Unit 5 - Notes

INT344 8 min read

Unit 5: Natural Language Processing with Sequence and Attention Models

1. Introduction to Sequence Models

1.1 The Nature of Sequential Data

In traditional feedforward neural networks, inputs (and outputs) are assumed to be independent of each other. However, in Natural Language Processing (NLP), the order of data matters significantly. A sentence is not just a "bag of words"; the semantic meaning is derived from the sequence.
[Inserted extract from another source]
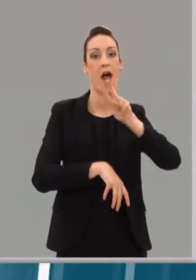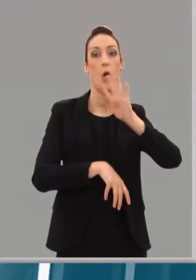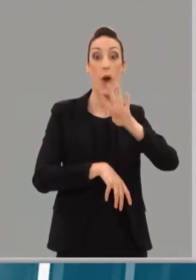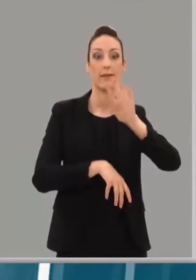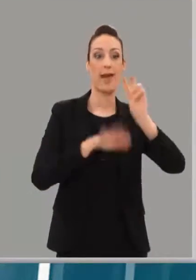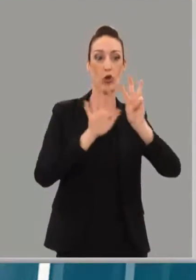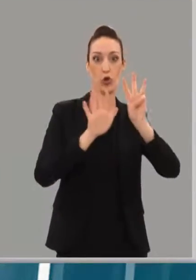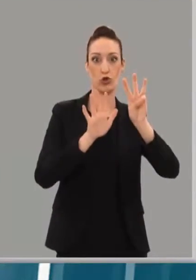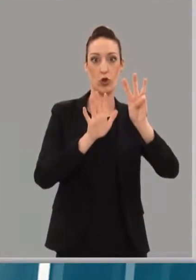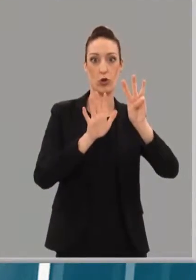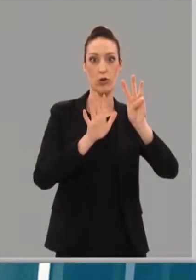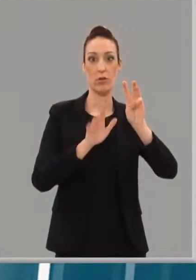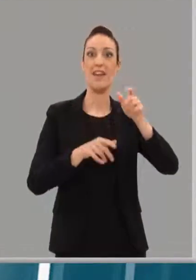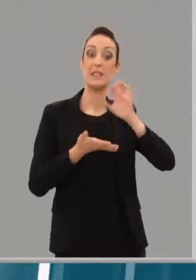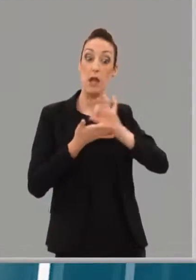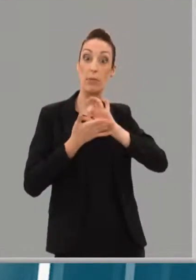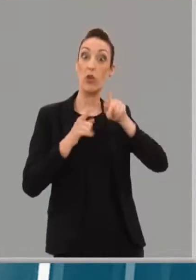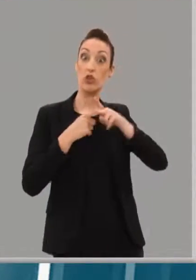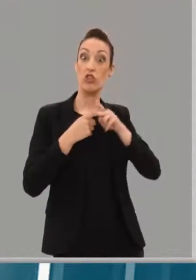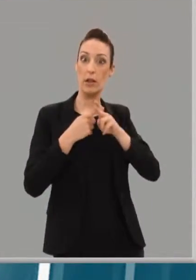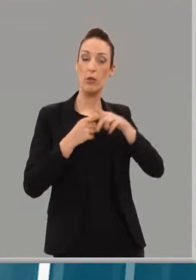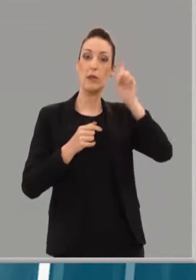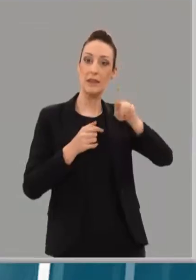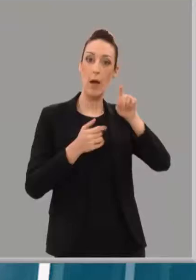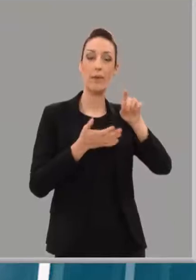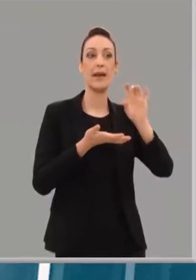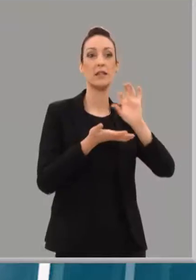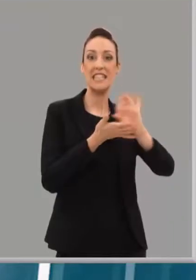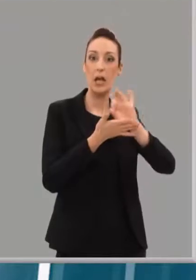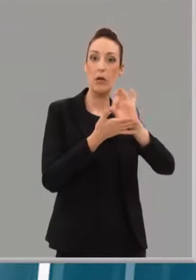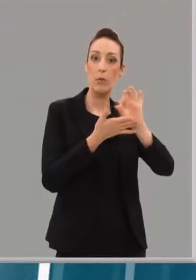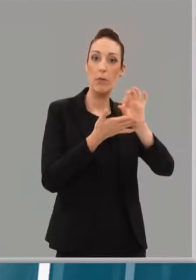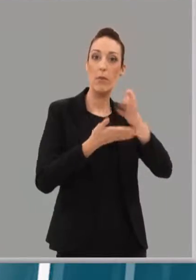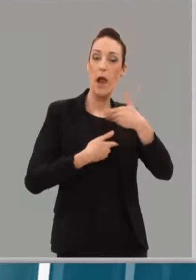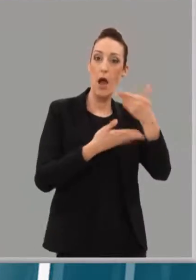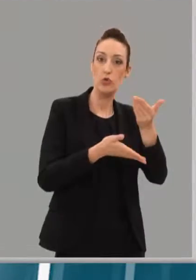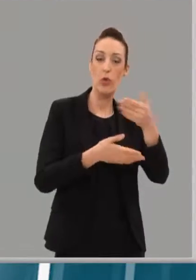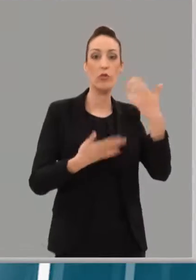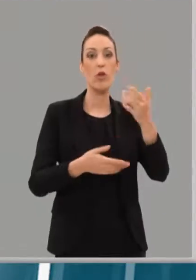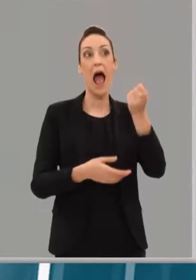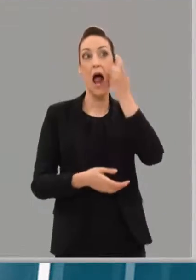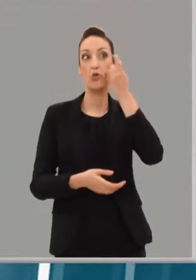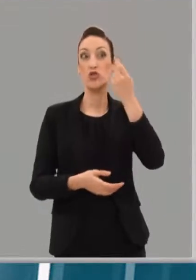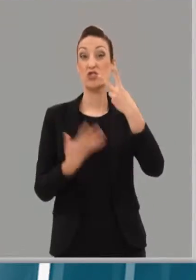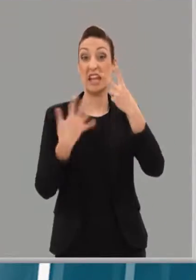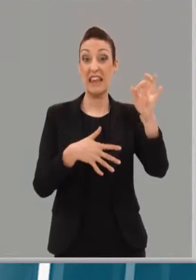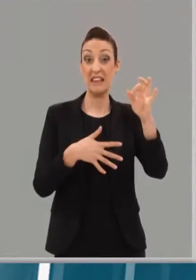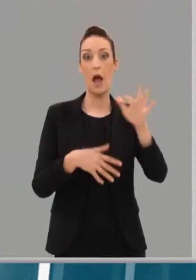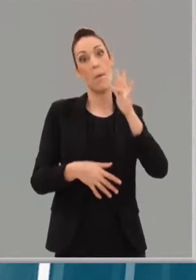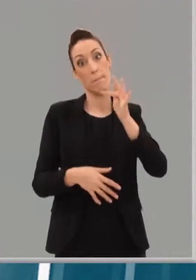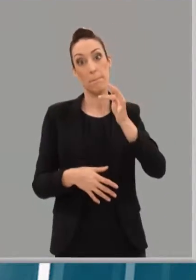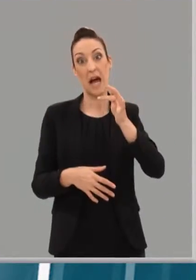técnico, pero también de intendencia. Así que es un evento en el que participan 70 alumnos, otros tantos profesores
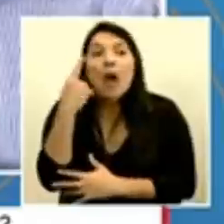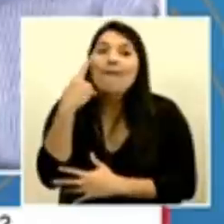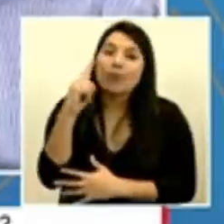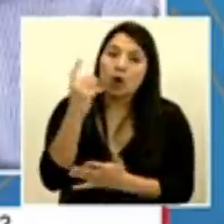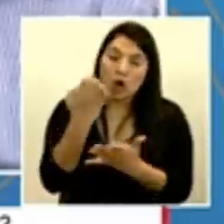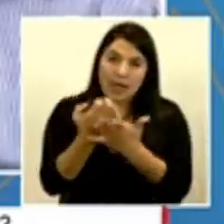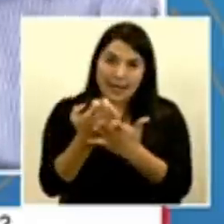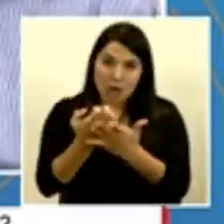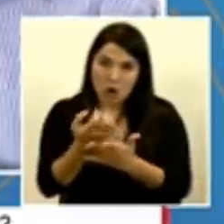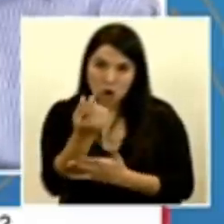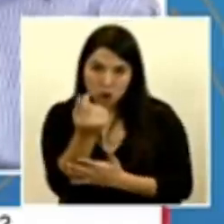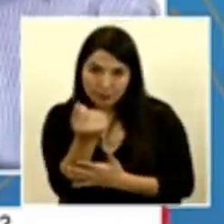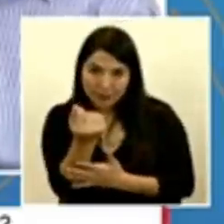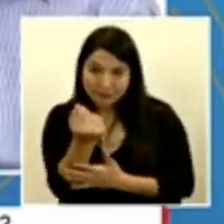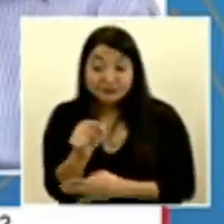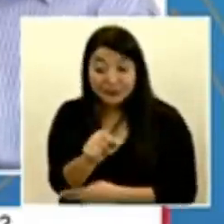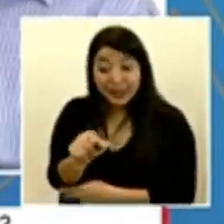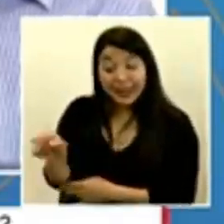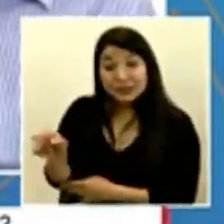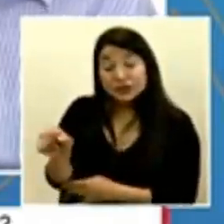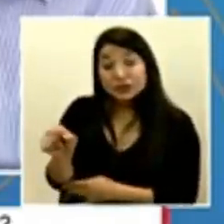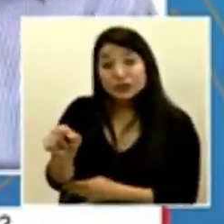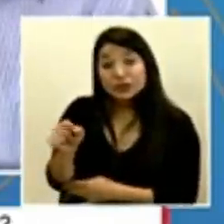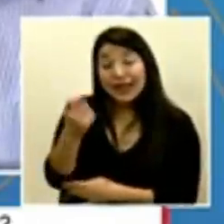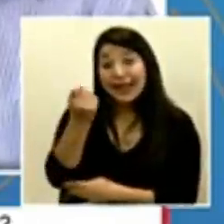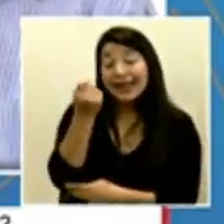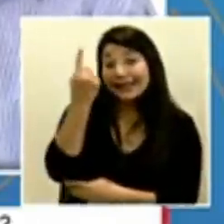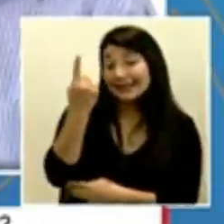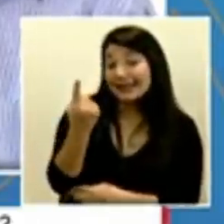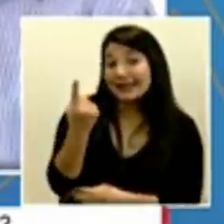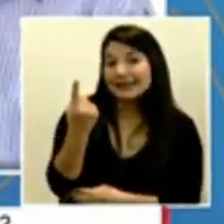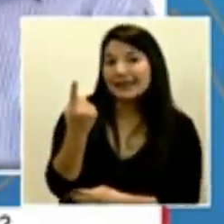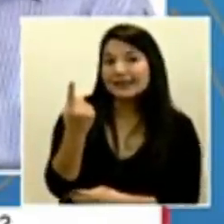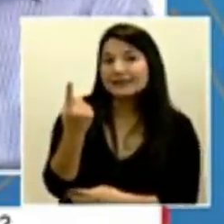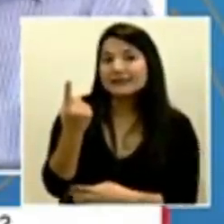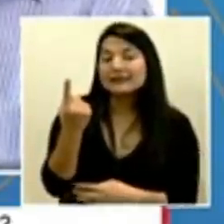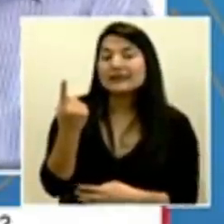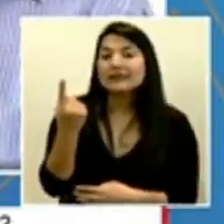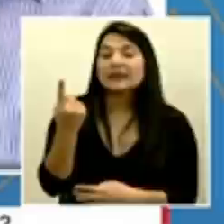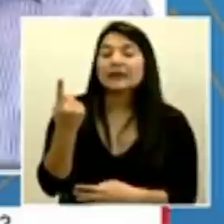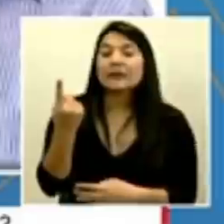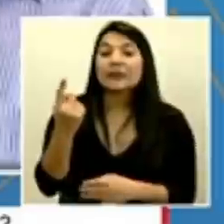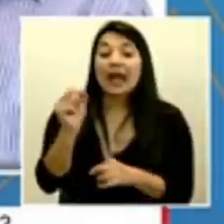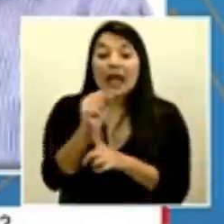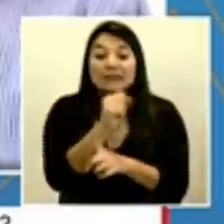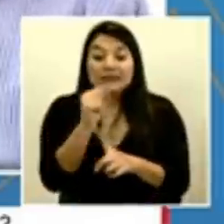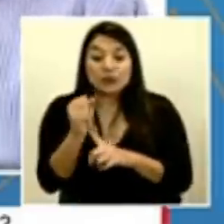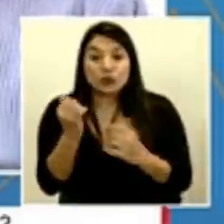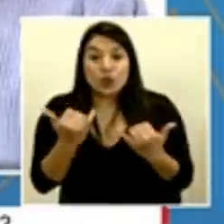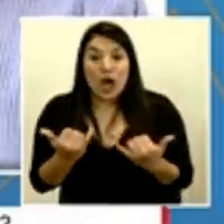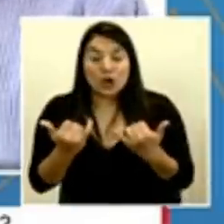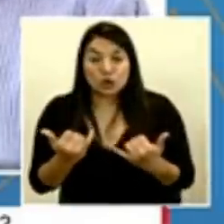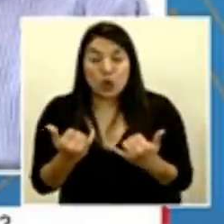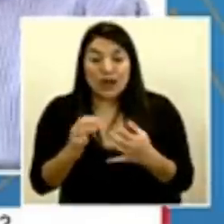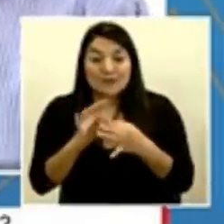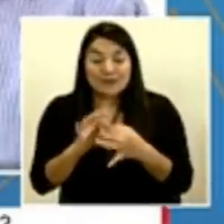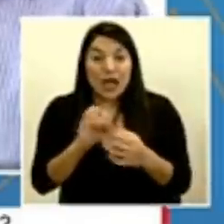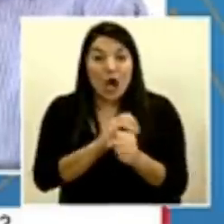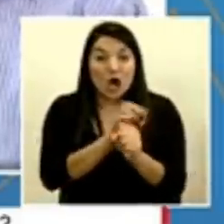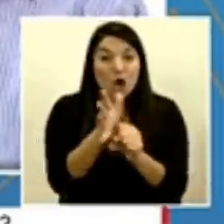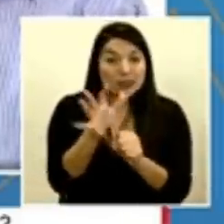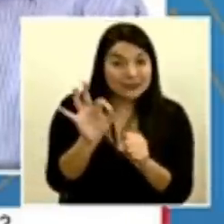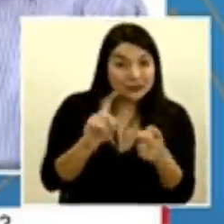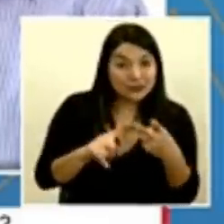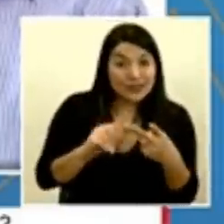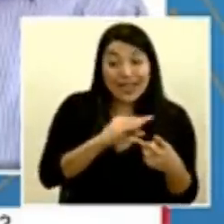¿Cómo entienden esos sectores que la situación del COVID y las órdenes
Sequence Models are specialized neural network architectures designed to handle sequential data where:

Inputs and/or outputs are sequences.
Sequence lengths can vary (e.g., a 5-word sentence vs. a 20-word sentence).
Context matters (previous inputs influence the interpretation of the current input).

1.2 Notation

$X$ : Input sequence (e.g., a sentence).
$x^{<t>}$ : The input feature vector at time step $t$ .
$Y$ : Output sequence.
$y^{<t>}$ : The output at time step $t$ .
$T_x, T_y$ : The lengths of the input and output sequences, respectively.

2. Recurrent Neural Networks (RNNs)

2.1 Architecture

A Recurrent Neural Network looks like a standard neural network that has been "unrolled" over time. The key differentiator is the Hidden State, which acts as the network's memory.

At every time step $t$ :

The network takes the current input $x^{<t>}$ .
It combines it with the hidden state from the previous time step $h^{<t-1>}$ .
It produces a new hidden state $h^{<t>}$ and an output $y^{<t>}$ .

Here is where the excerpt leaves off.